Der Brand in meinem Elternhaus ist zwar schon lange her und wir können mittlerweile am 23.12. darüber witzeln, ob nicht mal wieder jemand den Feuerkorb anmachen möchte. Die Wand im Wohnzimmer meiner Eltern wurde im Zuge von Malerarbeiten in einem sanften Ockerton gestrichen. Doch dort, wo vor meinem inneren Auge noch immer der Riss quer über die Wand verläuft, meine ich, wieder einen dunklen Schatten zu erkennen.
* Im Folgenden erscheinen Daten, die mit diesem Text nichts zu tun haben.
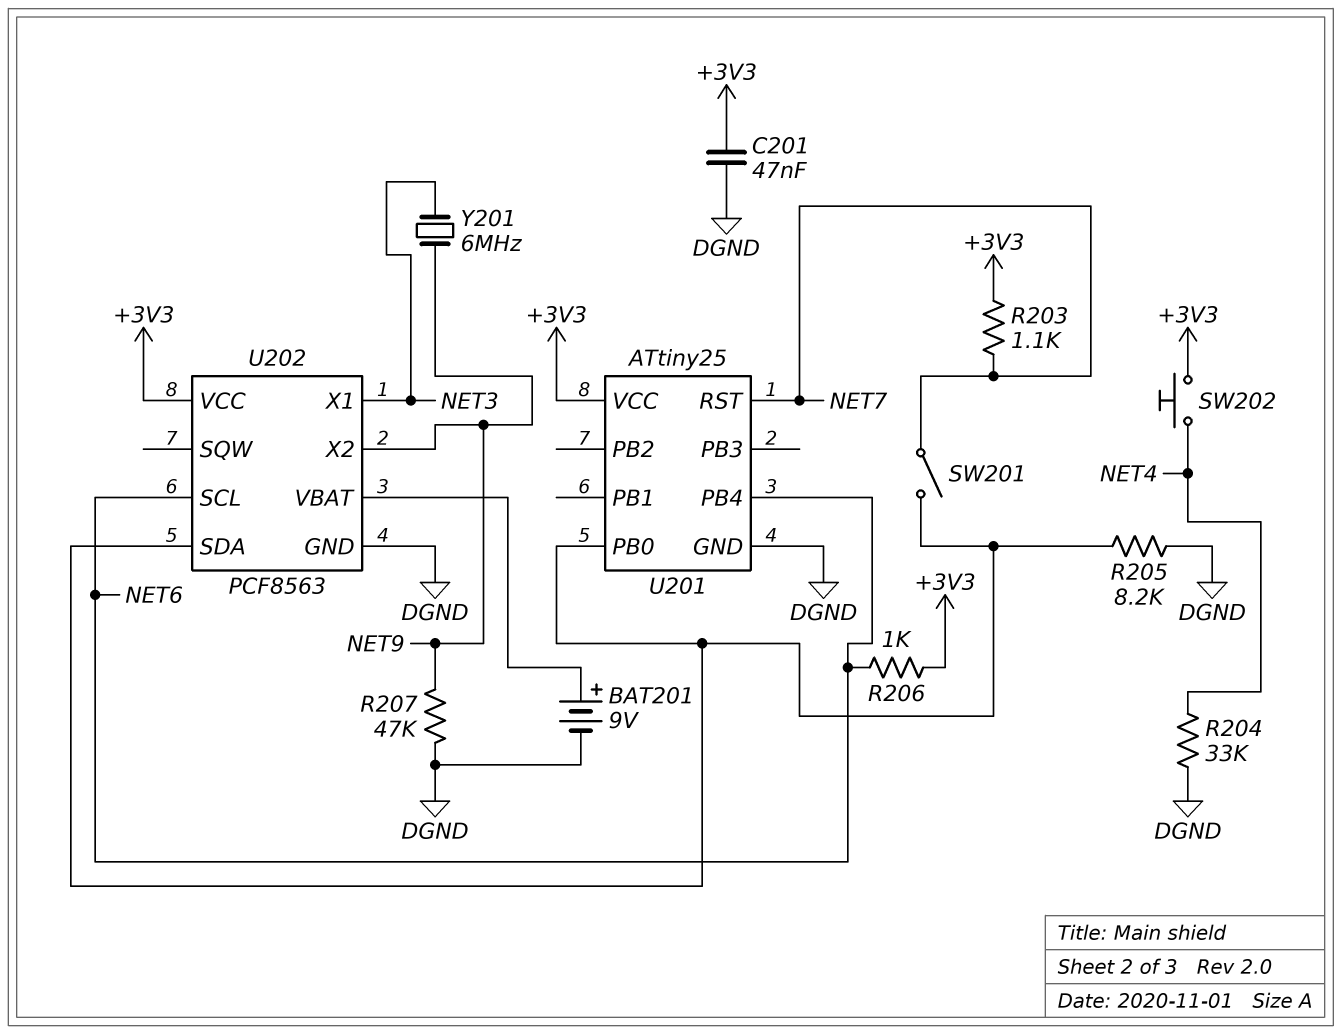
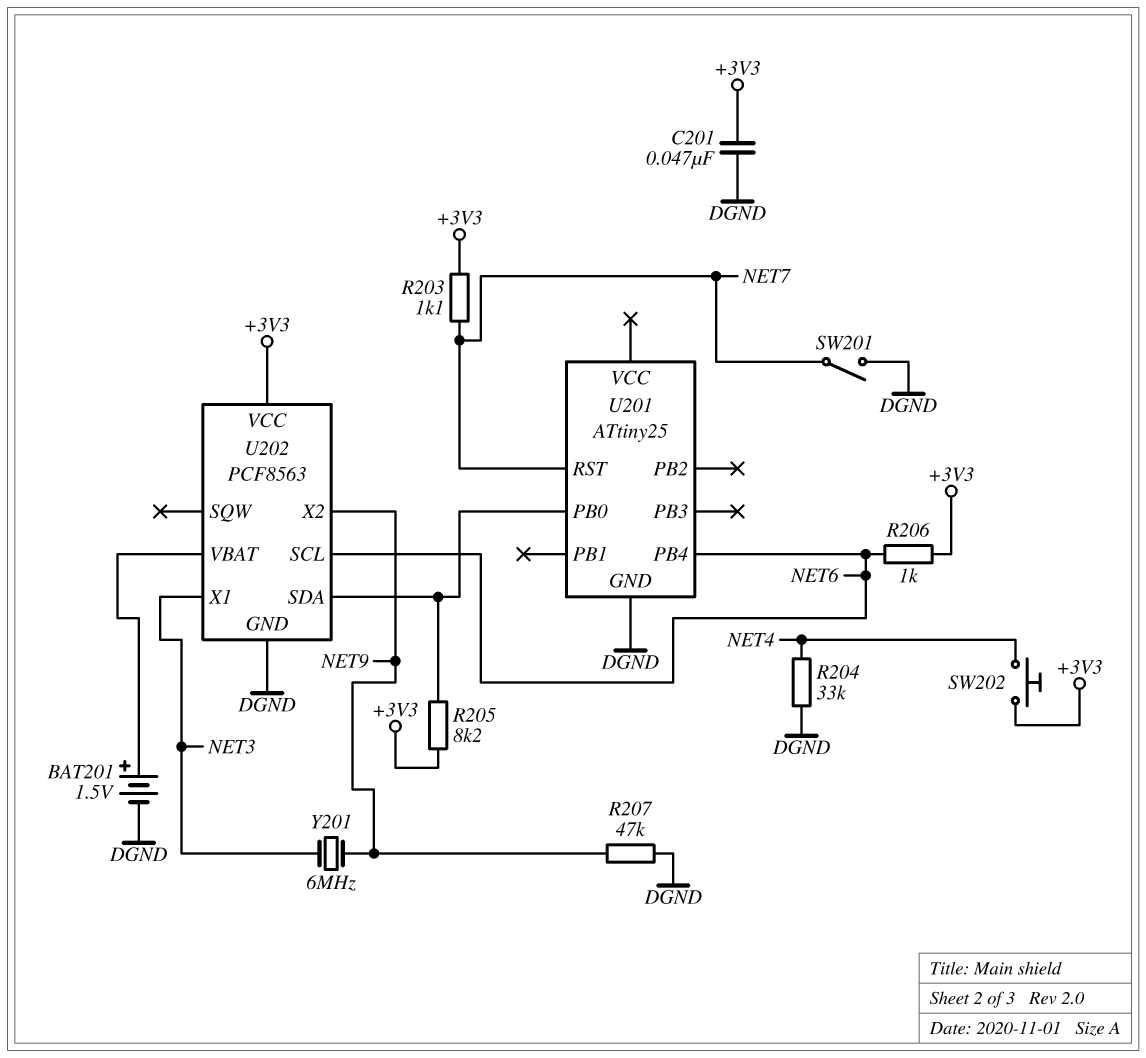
BAT201: 9V (plus U202/VBAT, minus DGND) -> 1.5V (plus U202/VBAT, minus DGND)
R205: 8.2k (DGND, U201/PB0) -> 8.2k (+3V3, U201/PB0)
SW201: switch (NET7, U201/PB0) -> switch (DGND, NET7)
U201 pin VCC: +3V3 -> none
Vielleicht hätte man den Riss füllen, ja kitten müssen, statt ihn nur zu überstreichen? Er ist nicht mehr sichtbar, aber heißt das auch, dass er verschwunden ist? Besteht nun nicht die Gefahr, dass der Riss in Vergessenheit gerät, obwohl er weiterhin Einfallstor für Schädlinge oder Erosion sein kann?
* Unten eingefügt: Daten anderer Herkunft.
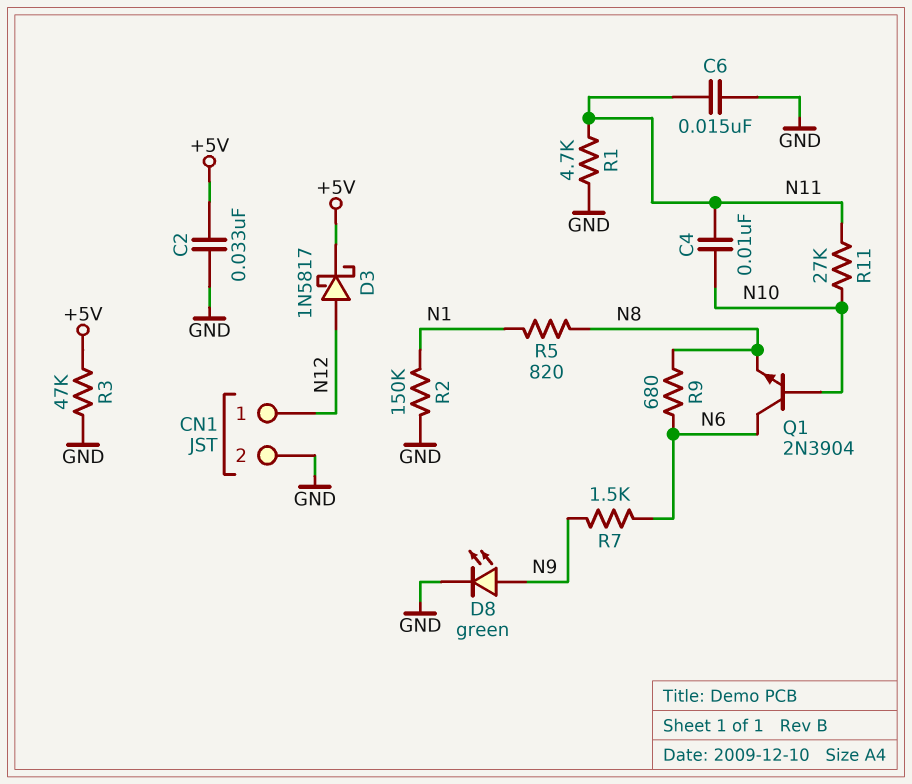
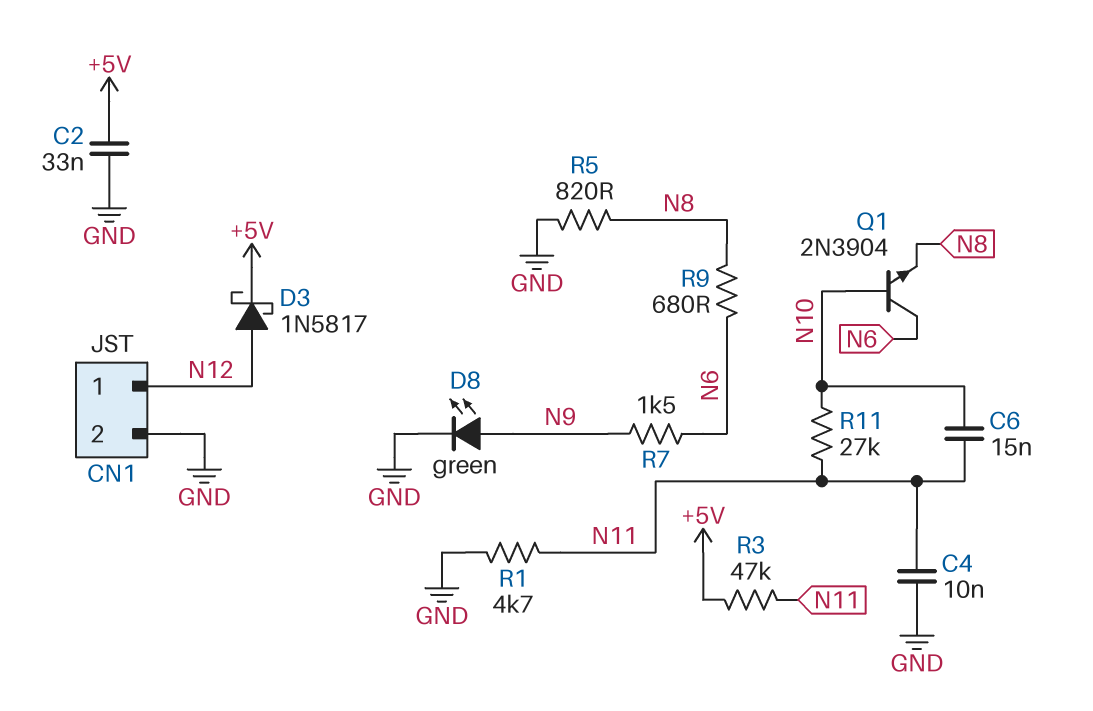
C4: 10nF (N10, N11) -> 10nF (GND, N11)
C6: 15nF (GND, N11) -> 15nF (N10, N11)
R2: 150k (GND, N1) -> none
R3: 47k (+5V, GND) -> 47k (+5V, N11)
R5: 820 (N1, N8) -> 820 (GND, N8)

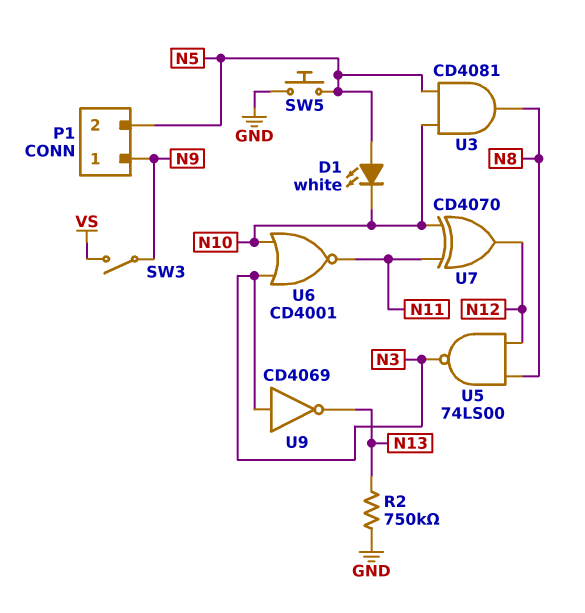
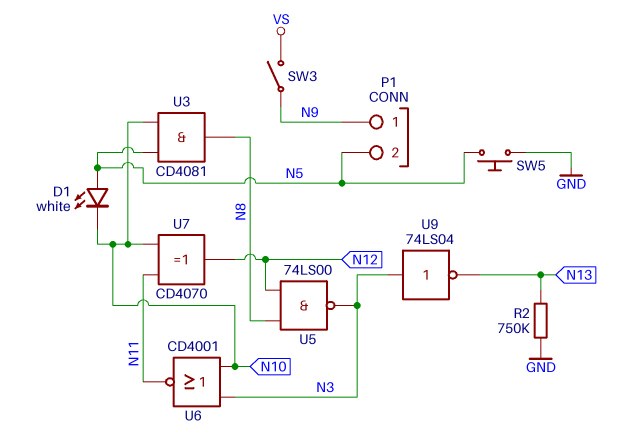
U9: NOT CD4069 (in N3, out N13) -> NOT 74LS04 (in N3, out N13)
Mit der Idee, dass Risse und Brüchiges nicht übermalt, sondern gefüllt und gestaltet werden sollten, hantiert das asiatische Kunsthandwerk Kintsugi. Es ist eine Variante des Mosaik-Prinzips: Vasen, Teller oder Gläser, die drohen auseinanderzubrechen oder sogar bereits zerbrochen sind, werden wieder zusammengefügt, doch die Bruchlinien werden nicht versteckt, sondern mit goldenem Material gefüllt, sodass sichtbar wird, dass das neue Ganze in seiner aktualisierten Form nicht aus einem Guss, sondern aus vielen einzelnen Stücken entstanden ist. Was wäre, wenn wir in Gesellschaft und Kirche aufhörten, Risse in unserem Gefüge zu überpinseln, und stattdessen anfingen, sie zu thematisieren, sie vielleicht sogar mutig aufzubrechen? Wenn wir dann im neu entstandenen Ganzen mit ihnen arbeiteten, sie gestalteten und veredelten?
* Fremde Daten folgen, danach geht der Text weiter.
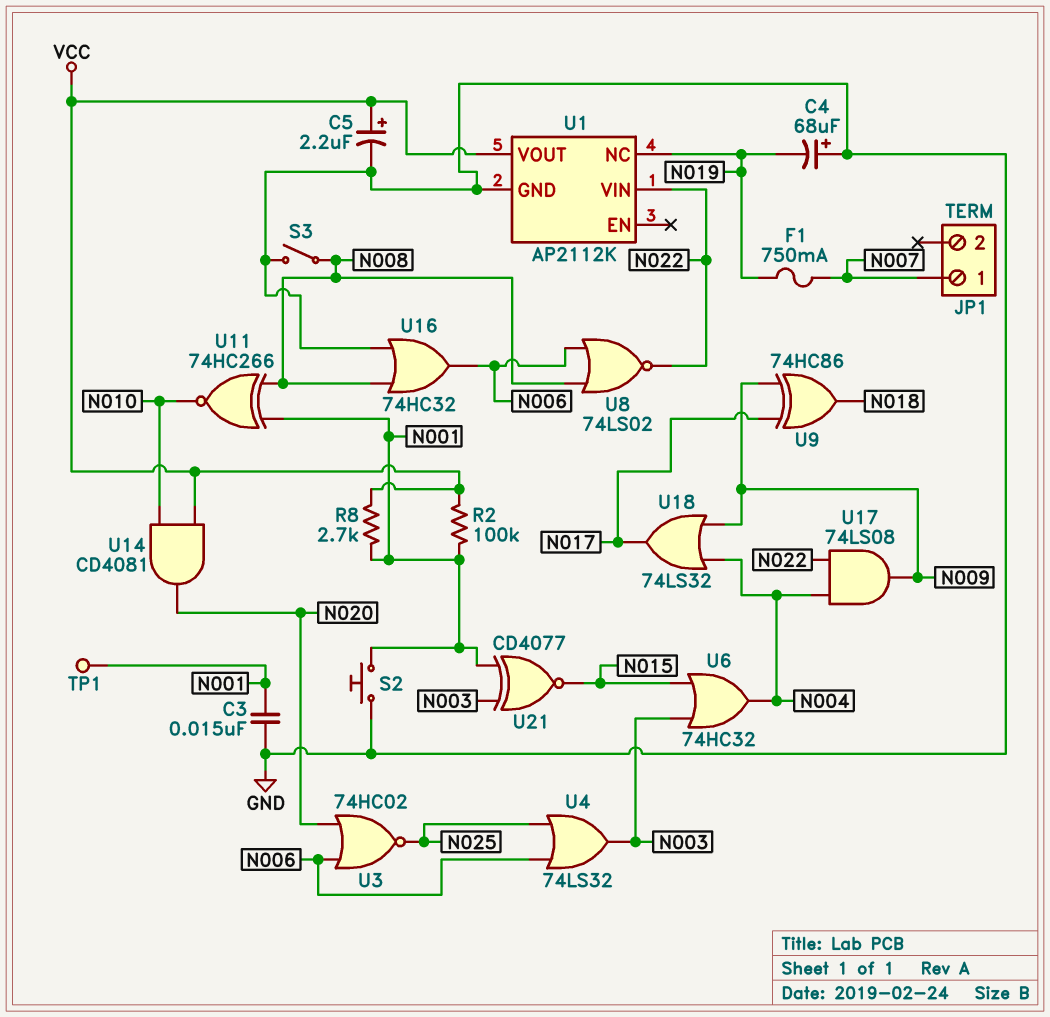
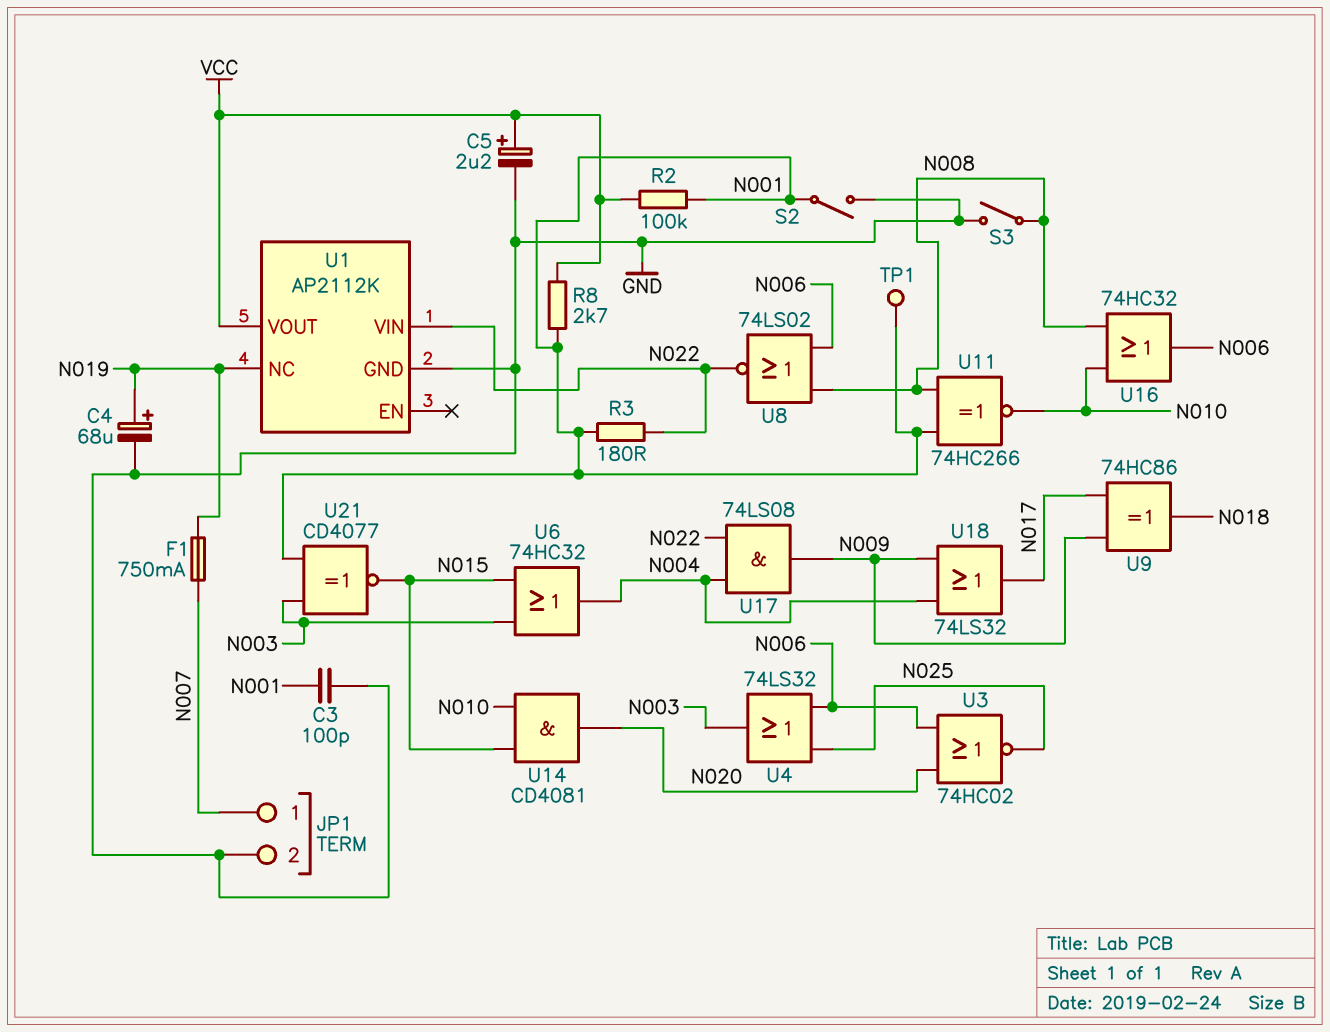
C3: 15nF (GND, N001) -> 100pF (GND, N001)
C4: 68uF (plus GND, minus N019) -> 68uF (plus N019, minus GND)
JP1 pin 2: none -> GND
R3: none -> 180 (N001, N022)
S2: button (GND, N001) -> switch (GND, N001)
U14: AND CD4081 (in N010, in VCC, out N020) -> AND CD4081 (in N010, in N015, out N020)
U16: OR 74HC32 (in GND, in N008, out N006) -> OR 74HC32 (in N008, in N010, out N006)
Wäre nicht gerade die Kirche prädestiniert dafür, mit den Rissen, die ihre äußere Hülle durchziehen und bis tief ins Innere reichen, auf diese Weise umzugehen? Wäre es nicht schön, in einer erneuerten kirchlichen Gemeinschaft mit vergoldeten Rissen daran erinnert zu werden, dass menschliches Leben in seiner individuellen und in seiner kollektiven Form zerbrechlich, aber höchst wertvoll ist? Was macht uns Angst an diesen Rissen? Schließlich dürfen wir darauf hoffen, dass Gott die sichtbaren Stellen, an denen etwas zu reißen droht, füllt, dass er Risse nicht nur übertüncht, sondern dass er sie im neuen Ganzen vergoldet und dass sie so zur Quelle für Neu‑Gestaltung von Leben werden. Vielleicht käme uns beim Anblick des goldenen Schimmers, der die kirchliche Gemeinschaft dann durchzöge, ja sogar eine Idee auf die fünfzig Jahre alte und unbeantwortete Frage Rahners: „Wissen wir eine Antwort, wenn einer uns fragt: was wollt ihr Christen in den nächsten zehn Jahren konkret, was wollt ihr heute erreichen, was noch nicht ist, aber nach euch werden soll, und zwar hier und jetzt und nicht nur in der Ewigkeit?“ (Rahner 1962).